Seattle's Indie-Pop Press – Music Reviews, Film Reviews, and Big Fun

Rarely do you find the phrases "heart-felt vocals and lyrics" with "experimental electronic" when you're outside of Björk's hideaway. It's a dangerous world, as you can easily frighten people with sonic adventures even before you get to the gut-wrenching lyrics about death, pain and the general misery of life. Yet, this is where we find the latest release by Xiu Xiu (aka Jamie Stewart), La Foret. It's a tormented journey into his psyche, like Conor Oberst on an all-night bender in a recording studio with Richard D. James. La Foret is much more subdued than previous Xiu Xiu albums, but with it comes a very focused disposition to the disc.
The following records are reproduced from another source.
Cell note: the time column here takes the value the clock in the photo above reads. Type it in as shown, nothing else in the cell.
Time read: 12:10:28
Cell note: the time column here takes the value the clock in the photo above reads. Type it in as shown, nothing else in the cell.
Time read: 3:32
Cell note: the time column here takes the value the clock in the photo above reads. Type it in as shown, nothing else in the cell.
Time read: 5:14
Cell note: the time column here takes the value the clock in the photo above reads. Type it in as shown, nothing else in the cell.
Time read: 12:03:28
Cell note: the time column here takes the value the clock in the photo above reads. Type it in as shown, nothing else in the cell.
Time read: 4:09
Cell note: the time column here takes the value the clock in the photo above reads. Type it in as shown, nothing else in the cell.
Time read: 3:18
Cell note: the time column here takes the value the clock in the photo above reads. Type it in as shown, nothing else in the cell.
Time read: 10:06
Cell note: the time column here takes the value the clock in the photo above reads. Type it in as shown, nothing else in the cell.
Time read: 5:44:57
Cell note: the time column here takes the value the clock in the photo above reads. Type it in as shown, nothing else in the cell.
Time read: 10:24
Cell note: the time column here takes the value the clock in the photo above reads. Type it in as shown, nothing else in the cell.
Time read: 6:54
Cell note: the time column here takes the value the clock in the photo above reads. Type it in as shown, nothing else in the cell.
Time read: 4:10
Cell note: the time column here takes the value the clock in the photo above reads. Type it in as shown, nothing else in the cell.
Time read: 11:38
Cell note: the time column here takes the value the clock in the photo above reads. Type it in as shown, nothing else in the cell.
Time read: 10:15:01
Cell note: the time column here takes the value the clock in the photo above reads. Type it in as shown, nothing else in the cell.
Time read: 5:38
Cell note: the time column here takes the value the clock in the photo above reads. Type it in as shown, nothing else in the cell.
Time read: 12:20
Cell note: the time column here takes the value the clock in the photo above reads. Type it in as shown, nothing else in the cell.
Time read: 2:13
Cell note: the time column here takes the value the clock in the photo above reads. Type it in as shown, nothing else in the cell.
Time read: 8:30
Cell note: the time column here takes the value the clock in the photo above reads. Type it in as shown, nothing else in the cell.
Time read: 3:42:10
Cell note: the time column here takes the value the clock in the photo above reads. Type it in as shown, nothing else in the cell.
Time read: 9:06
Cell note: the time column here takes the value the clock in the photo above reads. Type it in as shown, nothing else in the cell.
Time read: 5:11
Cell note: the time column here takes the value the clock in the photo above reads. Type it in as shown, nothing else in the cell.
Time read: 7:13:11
The foundation of La Foret is the ominous moods set by the musical arrangements. It is difficult to treat Stewart's vocals as separate from the music, much like Sigur Ros or the Icelandic majesty herself, Björk, who interweave the vocals as an instrument in itself. The wounded and earnest style of singing is almost too intense when you start listening to the lyrical content. It's impossible to just keep on living whispers Stewart on the opener "Clover," a track reminiscent of Bright Eyes' "Don't Know When But a Day is Gonna Come," and you can believe that Stewart might mean business.

In possibly the most upbeat track, "Muppet Face," (it seems like a harmless enough title) sounds like the bastard son of Drukqs-era Aphex Twin, which probably gives you a good idea that when I say "upbeat," I mean "not ferociously anguished and pained". The little geographic tour of "Pox" (Mendocino, Klamath, Siskiyou, Shasta) leads to the uplifting lament Jesus is wondering if even He can love you, and it's that kind of imagery that permeates La Foret. In other words, a warm summer afternoon this ain't. That's okay because the intense nature of the music makes it too captivating to stop listening even though you feel like you're eavesdropping on an all-too-personal conversation.

"Saturn" is the sonic equivalent how many felt after the 2004 election—except more graphic. "Saturn" is an "ode" to Dubya and Goya's Saturn, where our president ends up on the short end of the cannibal stick. In a little more playful mood, "Bog People" is closest to the Digital Ash in a Digital Urn indietronic atmosphere, except much more claustrophobic and menacing. La Foret closes with might could be the soundtrack to the hell scene from Event Horizon that is really, at its core, about a berry on a thorn bush. It seems that Stewart can find suffering anywhere he looks.

Xiu Xiu has created an album that exists in the sonic divide that is housed between Aphex Twin and Bright Eyes, taking the torment found in the music of the former with the anguish found in the lyrics of the latter. Then, it's all topped off with vocals that quiver between Björk and Will Oldham (and even darker than that duo's recent collaboration "Gratitude"). La Foret is to indie music as a David Cronenberg movie is to indie filmmaking: so disturbing yet ethereal and honest at the same time that even though you might begin to feel sick at the experience, you can't keep away.